According to borough fire department officials who investigated the incident Tuesday morning, the leak was one of many caused by a combination of heavy rain and ice-blocked downspouts, some of which have tripped alarms.
But Youssef Bahket of Brownstone Cleaners claims that today’s leak is just the latest in a series of leaks dating back years that the building’s landlord has refused to fix. He said he went to the police station out of desperation, prompting a visit by safety inspectors and the fire department also the latest in a series.
In reply, landlord Linda DeAngelis, who lives above the business, says Bahket is “an arrogant, conniving liar” who “lied” to officials by claiming the roof had collapsed in two places when it is merely leaking, a problem she says she’s racing to fix.
Bahket shows off water collected in a sump in a room that he says safety inspectors put off-limits with caution tape a year ago because of a collapsing floor. (Click to enlarge)
Bahket showed redbankgreen numerous places where water was still pouring through the ceiling late Tuesday morning, including a leak that he believes may have destroyed a $35,000 dry-cleaning machine.

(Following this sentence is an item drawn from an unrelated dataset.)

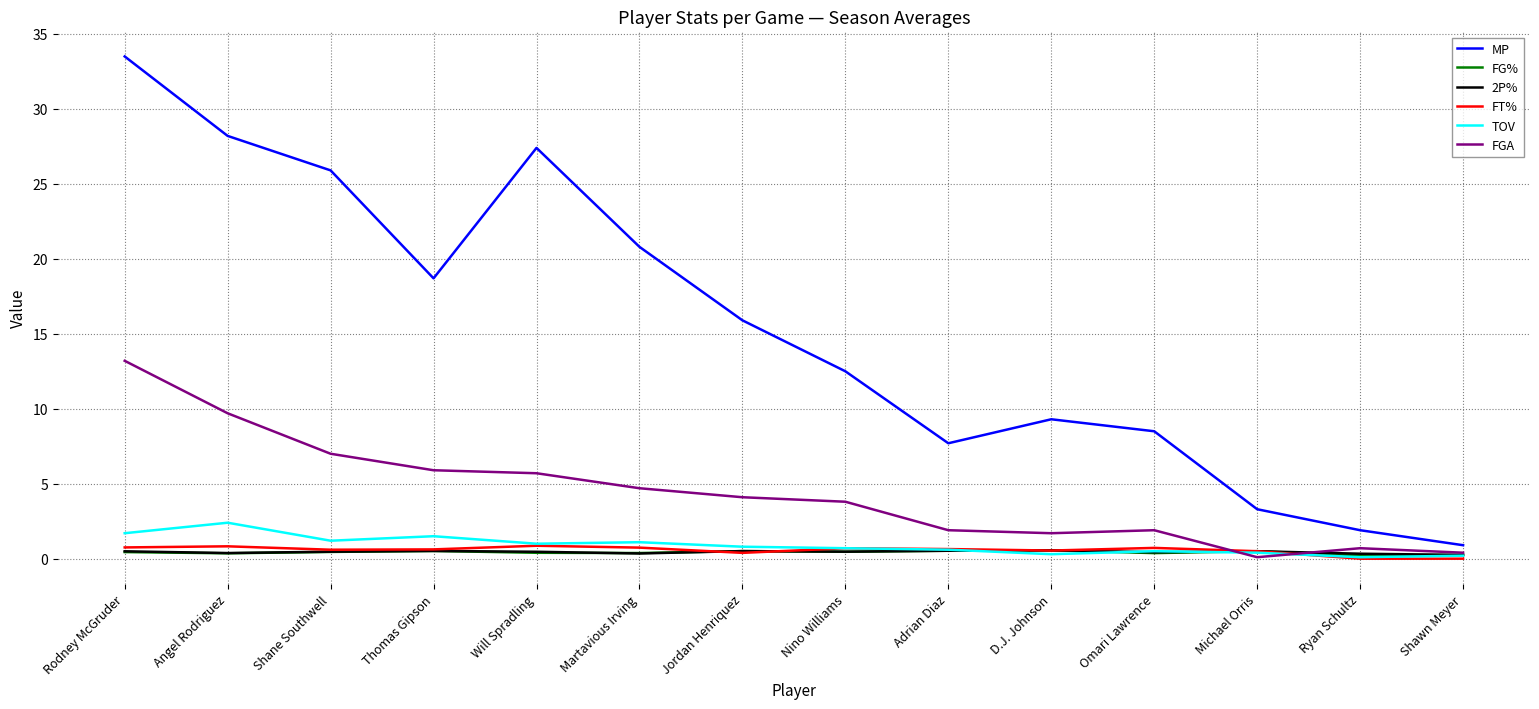

At which label does MP reach its minimum?

Shawn Meyer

“I’m scared to put the electricity on,” he said. “The fire department said, ‘Don’t put it on.'”
The leaks have been occuring for years, he said, with DeAngelis sending out a repairman to make patches just once, two years ago, only to have the problem recur shortly thereafter.
“It’s always, ‘I will, I will, I will,'” said Bahket’s wife, Karen.

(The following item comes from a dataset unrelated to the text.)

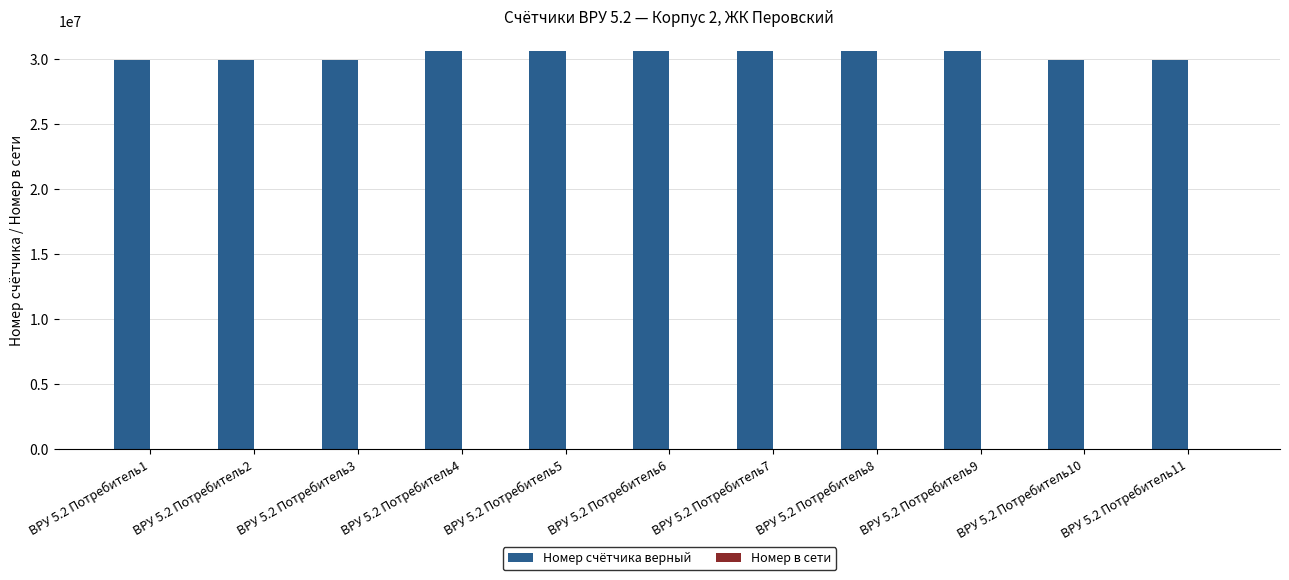

Where does the Номер счётчика верный series first go above 30621245?

ВРУ 5.2 Потребитель4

The couple also took a reporter to back room where the cement floor has buckled. Safety inspectors put up caution tape about a year ago, the Bahkets said, to prevent anyone from working in or walking through the area, lest it collapse.
The antipathy between the landlord and tenant appears deep-seated and long-running.

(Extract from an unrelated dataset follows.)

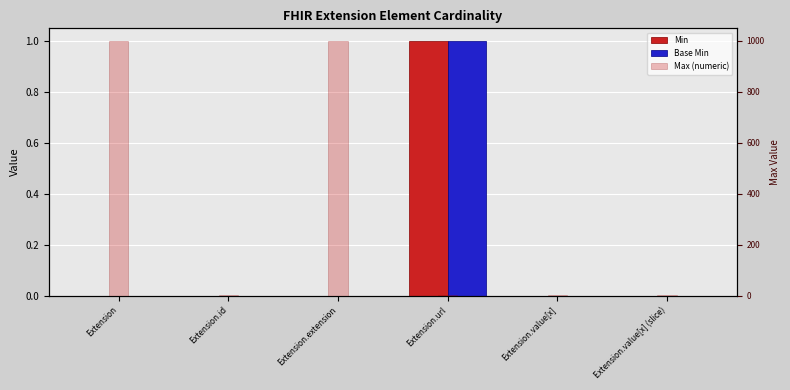

How many series are shown in this chart?

3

The Bahkets have owned the business about four years, and Youssef, and Egyptian immigrant who says his English is not very good, said he naively signed a lease that required him to supply hot water to DeAngelis’ apartment, forcing him to keep a 600-gallon boiler running full-time and driving up his expenses. The lease also requires him to pay for electricity to an adjoining space rented to the Count Basie Theatre Phoenix Productions for storage, he said.
Now, with water pouring in, “I can’t do any work,” he said, adding that none of the authorities he’s spoken to will intervene on his behalf with the landlord. “Is somebody going to help me?”
DeAngelis, who says she’s an officer of Deezee Inc., which owns the building, lit into Bahket when redbankgreen asked her about his claims.
She said she’s urgently trying to fix the leaks, but that Bahket had overstated the problem. She also accused him of violating the lease innumerable ways, from making structural changes that were not authorized to failing to shovel snow in the parking area. She said Bahket’s son had “keyed” her car “at least three times.”
The roof and the floor repairs had been delayed by a “lengthy” review and permitting process at borough hall, less than a block away, but they would be made, she claimed.
“He’s a hostile tenant,” she said. “He’s spiteful and vindictive. He’s doing this to spite us.”
Asked about Bahket’s claim of having been duped into an unfair lease, DeAngelis said Bahket is “stupid stupid like a fox He’s a conniving liar.”